EXERCISE BRIEF ▸
Pictures do not belong in the copy; print every entry exactly as it stands.

Stored data
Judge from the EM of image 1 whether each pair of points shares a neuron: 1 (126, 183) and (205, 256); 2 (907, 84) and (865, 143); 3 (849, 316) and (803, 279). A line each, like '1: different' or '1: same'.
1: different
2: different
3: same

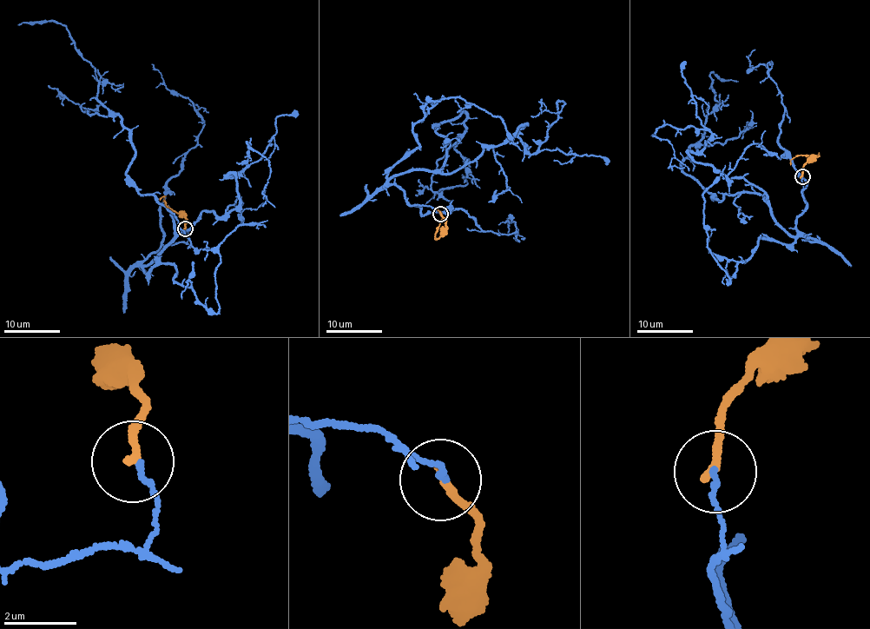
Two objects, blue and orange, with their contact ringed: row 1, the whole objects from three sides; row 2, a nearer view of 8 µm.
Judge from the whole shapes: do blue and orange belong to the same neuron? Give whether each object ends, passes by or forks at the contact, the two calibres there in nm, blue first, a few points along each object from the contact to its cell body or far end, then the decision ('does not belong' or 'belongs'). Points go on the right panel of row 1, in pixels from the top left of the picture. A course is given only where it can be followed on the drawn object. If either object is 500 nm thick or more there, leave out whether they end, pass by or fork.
blue ends there; orange ends there; 130 nm thick on the blue side, 240 nm on the other; blue runs (801, 175), (806, 203), (794, 236), (763, 196), (721, 201), (683, 171), (719, 102), (710, 74), (737, 82); orange runs (801, 175), (804, 164), (819, 155), (799, 155), (792, 158), (791, 164); does not belong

TASK ANSWER ▸
Judge from the EM of image 1 whether each pair of points shares a neuron: 1 (126, 183) and (205, 256); 2 (907, 84) and (865, 143); 3 (849, 316) and (803, 279). A line each, like '1: different' or '1: same'.
1: different
2: different
3: same

Two objects, blue and orange, with their contact ringed: row 1, the whole objects from three sides; row 2, a nearer view of 8 µm.
Judge from the whole shapes: do blue and orange belong to the same neuron? Give whether each object ends, passes by or forks at the contact, the two calibres there in nm, blue first, a few points along each object from the contact to its cell body or far end, then the decision ('does not belong' or 'belongs'). Points go on the right panel of row 1, in pixels from the top left of the picture. A course is given only where it can be followed on the drawn object. If either object is 500 nm thick or more there, leave out whether they end, pass by or fork.
blue ends there; orange ends there; 130 nm thick on the blue side, 240 nm on the other; blue runs (801, 175), (806, 203), (794, 236), (763, 196), (721, 201), (683, 171), (719, 102), (710, 74), (737, 82); orange runs (801, 175), (804, 164), (819, 155), (799, 155), (792, 158), (791, 164); does not belong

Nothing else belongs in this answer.